His appearance had changed, yes, but it wasn’t just that. His very presence, the aura that clung to him—it was heavier, sharper, more oppressive. It was as though he had walked through a fire that burned away the old him, leaving behind something entirely new.
That was why she hadn’t immediately recognized him.
To her eyes, he had only seemed like another proud Elementalist, the type who strutted around with arrogance but lacked real strength.
However, he proved her wrong.
Her fists clenched tightly at her sides, knuckles paling as her nails bit into her palms.
’The dark guild... that darkness...’ she seethed inwardly, her teeth grinding together. ’I’ll make sure I eradicate it.

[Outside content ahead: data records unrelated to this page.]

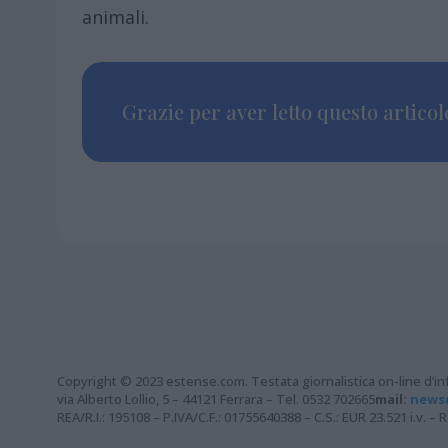
animali.
Grazie per aver letto questo articolo
Copyright © 2023 estense.com. Testata giornalistica on-line d’inf
via Alberto Lollio, 5 – 44121 Ferrara – Tel. 0532 702665
mail:
news
REA/R.I.: 195108 – P.IVA/C.F.: 01755640388 – C.S.: EUR 23.521 i.v. 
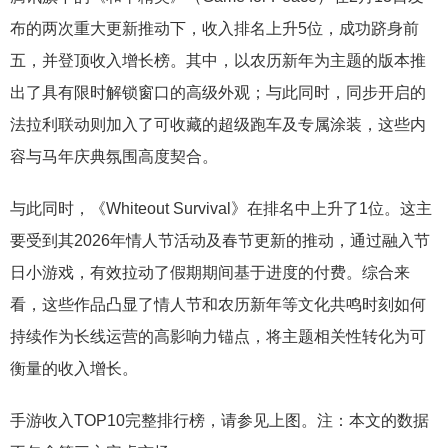
布的两次重大更新推动下，收入排名上升5位，成功跻身前
五，并登顶收入增长榜。其中，以农历新年为主题的版本推
出了具有限时解锁窗口的高级外观；与此同时，同步开启的
法拉利联动则加入了可收藏的超级跑车及专属涂装，这些内
容与马年庆典氛围高度契合。
与此同时，《Whiteout Survival》在排名中上升了1位。这主
要受到其2026年情人节活动及春节更新的推动，通过融入节
日小游戏，有效拉动了假期期间基于进度的付费。综合来
看，这些作品凸显了情人节和农历新年等文化共鸣时刻如何
持续作为长线运营的高影响力锚点，将主题相关性转化为可
衡量的收入增长。
手游收入TOP10完整排行榜，请参见上图。注：本文的数据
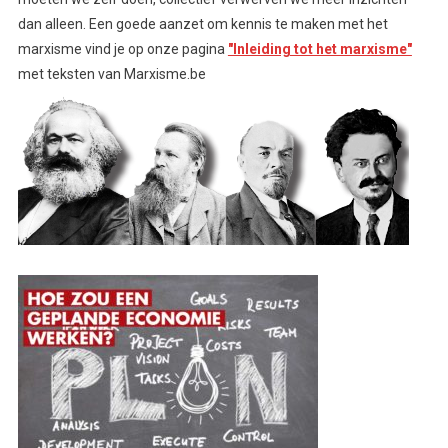
dan alleen. Een goede aanzet om kennis te maken met het
marxisme vind je op onze pagina
"Inleiding tot het marxisme"
met teksten van Marxisme.be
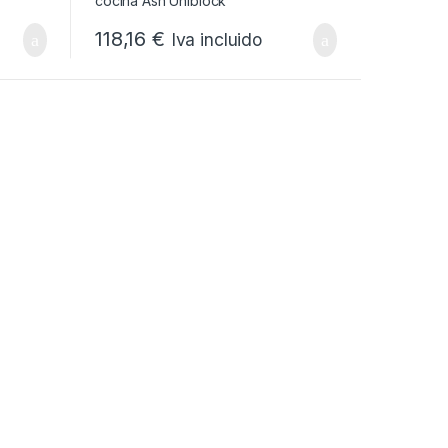
118,16
€
Iva incluido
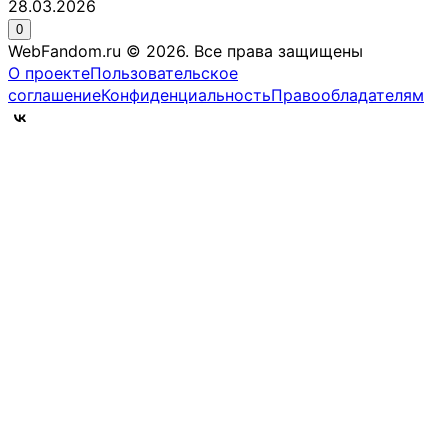
28.03.2026
0
WebFandom.ru © 2026.
Все права защищены
О проекте
Пользовательское
соглашение
Конфиденциальность
Правообладателям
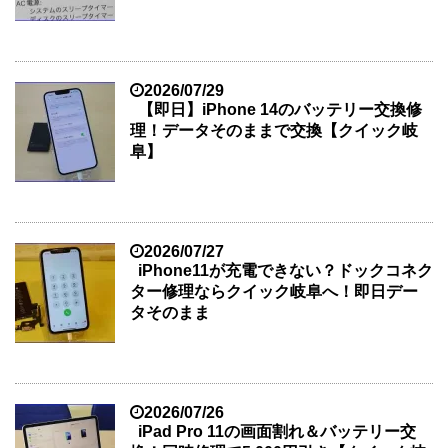
2026/07/29
【即日】iPhone 14のバッテリー交換修
理！データそのままで交換【クイック岐
阜】
2026/07/27
iPhone11が充電できない？ドックコネク
ター修理ならクイック岐阜へ！即日デー
タそのまま
2026/07/26
iPad Pro 11の画面割れ＆バッテリー交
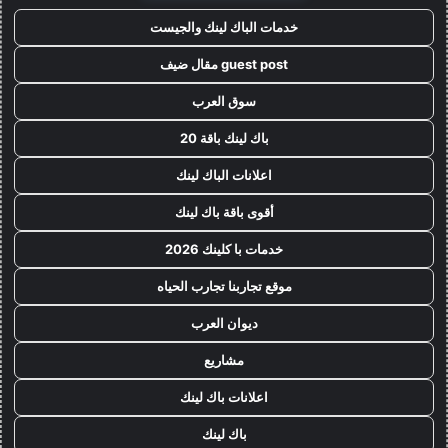
خدمات الباك لينك والجيست
guest post مقال ضيف
سوق العرب
باك لينك باقة 20
اعلانات الباك لينك
أقوى باقة باك لينك
خدمات با كلينك 2026
موقع تجاربنا تجارب الحياه
ديوان العرب
مشاريع
اعلانات باك لينك
باك لينك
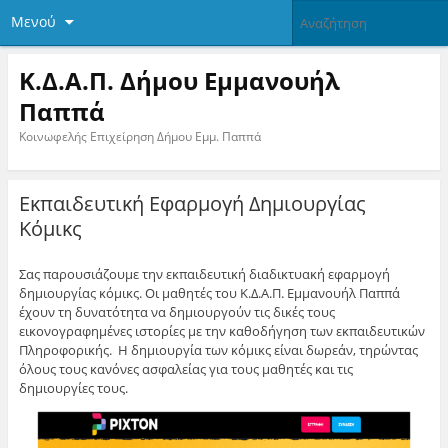
Μενού
Κ.Δ.Α.Π. Δήμου Εμμανουήλ
Παππά
Κοινωφελής Επιχείρηση Δήμου Εμμ. Παππά
Εκπαιδευτική Εφαρμογή Δημιουργίας
Κόμικς
Σας παρουσιάζουμε την εκπαιδευτική διαδικτυακή εφαρμογή
δημιουργίας κόμικς. Οι μαθητές του Κ.Δ.Α.Π. Εμμανουήλ Παππά
έχουν τη δυνατότητα να δημιουργούν τις δικές τους
εικονογραφημένες ιστορίες με την καθοδήγηση των εκπαιδευτικών
Πληροφορικής. Η δημιουργία των κόμικς είναι δωρεάν, τηρώντας
όλους τους κανόνες ασφαλείας για τους μαθητές και τις
δημιουργίες τους.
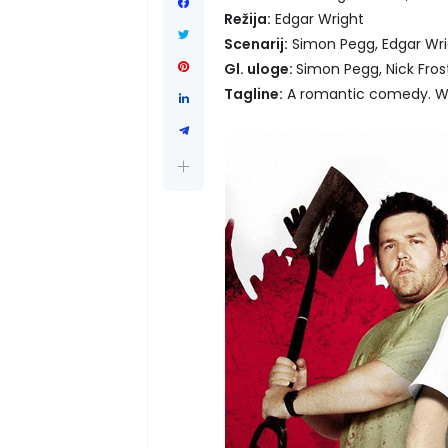
Režija:
Edgar Wright
Scenarij:
Simon Pegg, Edgar Wr
Gl. uloge:
Simon Pegg, Nick Fros
Tagline:
A romantic comedy. Wi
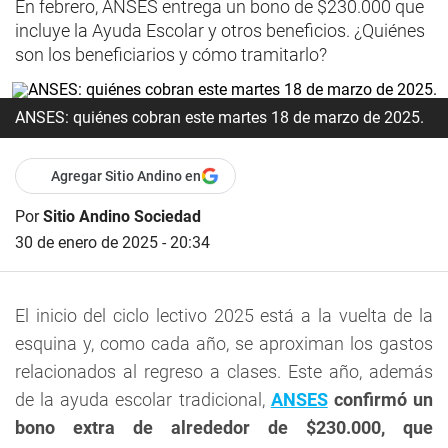
En febrero, ANSES entrega un bono de $230.000 que
incluye la Ayuda Escolar y otros beneficios. ¿Quiénes
son los beneficiarios y cómo tramitarlo?
ANSES: quiénes cobran este martes 18 de marzo de 2025.
Agregar Sitio Andino en
Por
Sitio Andino Sociedad
30 de enero de 2025 - 20:34
El inicio del ciclo lectivo 2025 está a la vuelta de la
esquina y, como cada año, se aproximan los gastos
relacionados al regreso a clases. Este año, además
de la ayuda escolar tradicional,
ANSES
confirmó un
bono extra de alrededor de $230.000, que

Every last trace of it.’
Her determination filled the room like a storm cloud, heavy and tense, until a calm voice drifted across the office.
"You should calm down, Miranda."
Her eyes snapped toward the sound, narrowing slightly.
"Sera..." Miranda’s voice was low, tight with restrained frustration. She turned fully now, locking eyes with the woman seated behind the polished desk. "I couldn’t do anything against them."
The woman sitting there radiated authority. Seraphina Blackheart—the current guild master of the Black Dragons Guild, her older sister, and a figure admired even among the remnants of their once-proud family.
Seraphina’s lips curved into the faintest of sighs as she leaned back in her chair. "You’re alive, at least... and that’s enough for me. I’m happy."